To quote Bryan Adams, those, quite possibly, were the best days of my life. (And if my friend and then-No. 1 wingman Dave is reading this, he'll no doubt agree.) I was working at People magazine, living in New York City's East Village, and spending Friday nights at Sound Factory Bar and Saturday nights at the Roxy and Sound Factory, the legendary after-hours club in Chelsea.
That's where I'd dance the night (and morning) away, flirting with beautiful strangers under the strobelights to a soundtrack dominated by "Bedtime Story" by Madonna (the Junior Vasquez remix), "What Hope Have I" by the Sphinx featuring Sabrina Johnston (who Lisa Stansfield once told me was one of her favorite singers), and "Your Loving Arms" by Billie Ray Martin.
God, I hated that last one! I never understood what all the fuss was about. To me, it was cut from the same sparkly but ordinary disco cloth as the Todd Terry remix of "Missing," the track that gave Everything But the Girl its first and only U.S. hit in 1996, despite the duo's years of stellar musical service and far better material. (Ben Watt and Tracey Thorn would go on to reach their creative zeniths -- but score no big hits -- with 1996's Walking Wounded, "Low Tide of the Night," from 1999's Temperamental, to date the final EBTG album, and Thorn's second solo effort, Out of the Woods, in 2007.)

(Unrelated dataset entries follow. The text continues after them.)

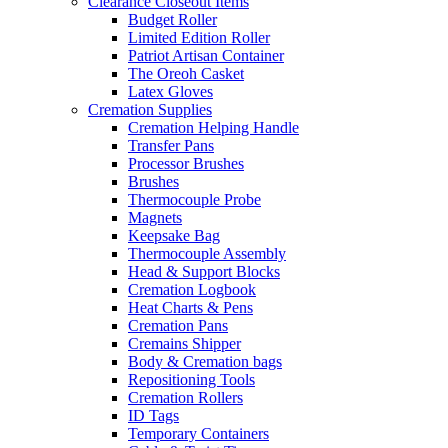
Clearance Closeout Items
Budget Roller
Limited Edition Roller
Patriot Artisan Container
The Oreoh Casket
Latex Gloves
Cremation Supplies
Cremation Helping Handle
Transfer Pans
Processor Brushes
Brushes
Thermocouple Probe
Magnets
Keepsake Bag
Thermocouple Assembly
Head & Support Blocks
Cremation Logbook
Heat Charts & Pens
Cremation Pans
Cremains Shipper
Body & Cremation bags
Repositioning Tools
Cremation Rollers
ID Tags
Temporary Containers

I didn't understand what all the fuss was about until Billie Ray Martin's publicist at Elektra Records sent me an advance of her solo debut album, Deadline for My Memories, the following winter, just as "Missing" was nearly ruining my weekend nights. After listening to it just once, I realized that "Your Loving Arms" may have given the German singer-songwriter her only mainstream hit (No. 46 in the U.S., No. 6 in the UK), but she was so much more than a dance diva. She was also a torch singer, a soul mama, a performance artist and the ultimate drama queen. She was a little bit Donna Summer, a little bit Marianne Faithfull, a little bit Amalia Rodrigues (the Portuguese legend whom I didn't actually discover until my 1997 trip to Lisbon), and a little bit Edith Piaf.
It helped that she was slightly out of her mind. Or so her contemporary Kristine W once suggested. Apparently, the two tried to collaborate at one point in the late '90s, but Kristine told me that Martin was such an unpredictable, temperamental diva that the project was aborted.
I got to see those diva ways first hand when she came to Buenos Aires in November of 2007 to work with my friend Andres on several live performances. I went with him to pick her up at the airport (where the members of Duran Duran were also arriving for several concerts in Argentina!) because he needed someone with experience dealing with temperamental divas (I've interviewed most of them, with the glaring exception of Madonna) and someone with a perfect command of English.
Though she didn't come across as being quite the nutcase that Kristine W made her out to be, I'll never forget her sitting in the back seat pleading with Andres, "Slow down! I don't want to die like Princess Diana."
Andres and I still laugh about our adventures with the backseat driver today. But it makes sense that Martin would be a little bit off. That explains why her music is so remarkable (creative geniuses are rarely without a little insanity coursing through their brains), from her early work with S Express and Electribe 101 (the band's 1990 album, Electribal Memories, is essential listening for any fan of electropop) to Deadline for My Memories to 18 Carat Garbage (2001) to her string of stand-alone singles and collaborations (including Mikael Delta and Martin's "Oprah's Book," below, which name checks both Winfrey and Whitney Houston -- stunning). I would have to create a blog dedicated solely to Martin to properly honor all of her musical contributions.
So I'll simply say this: If you never got over "Your Loving Arms," get over it. Now run, don't walk, to your favorite mp3 retailer and download Hollywood Under the Knife, the album that Martin released on October 17 with her latest project, the Opiates. It's like the sound of glamour fading, the soundtrack to a shooting star falling down to earth and going up in flames.
It's miles away from the dance music for which Martin is best known. I'd be tempted to file it under "ambient," but that suggests that it's merely background noise. This is tense, haunting, slowburn stuff that demands your undivided attention. When you're done, check out the Vince Clarke remix of "Sweet Suburban Disco," her more traditional dance single from earlier this year. It's as good as anything Clarke did with Alison Moyet (in Yaz), Andy Bell (in Erasure, whose new album, Tomorrow's World, came out in October completely under my radar) or Depeche Mode (on the band's 1981 debut, Speak and Spell).
Martin told me that she once ran into Siouxsie Sioux at a London bar, and not only, to Martin's extreme surprise, did Siouxsie knew who she was, but she gave her the highest compliment indeed. It was something along the lines of how "divas" are not really her thing, but she's still in love with Billie Ray Martin.
That Siouxsie. She's got excellent taste. If you're going pick only one diva, it might as well be Billie Ray Martin.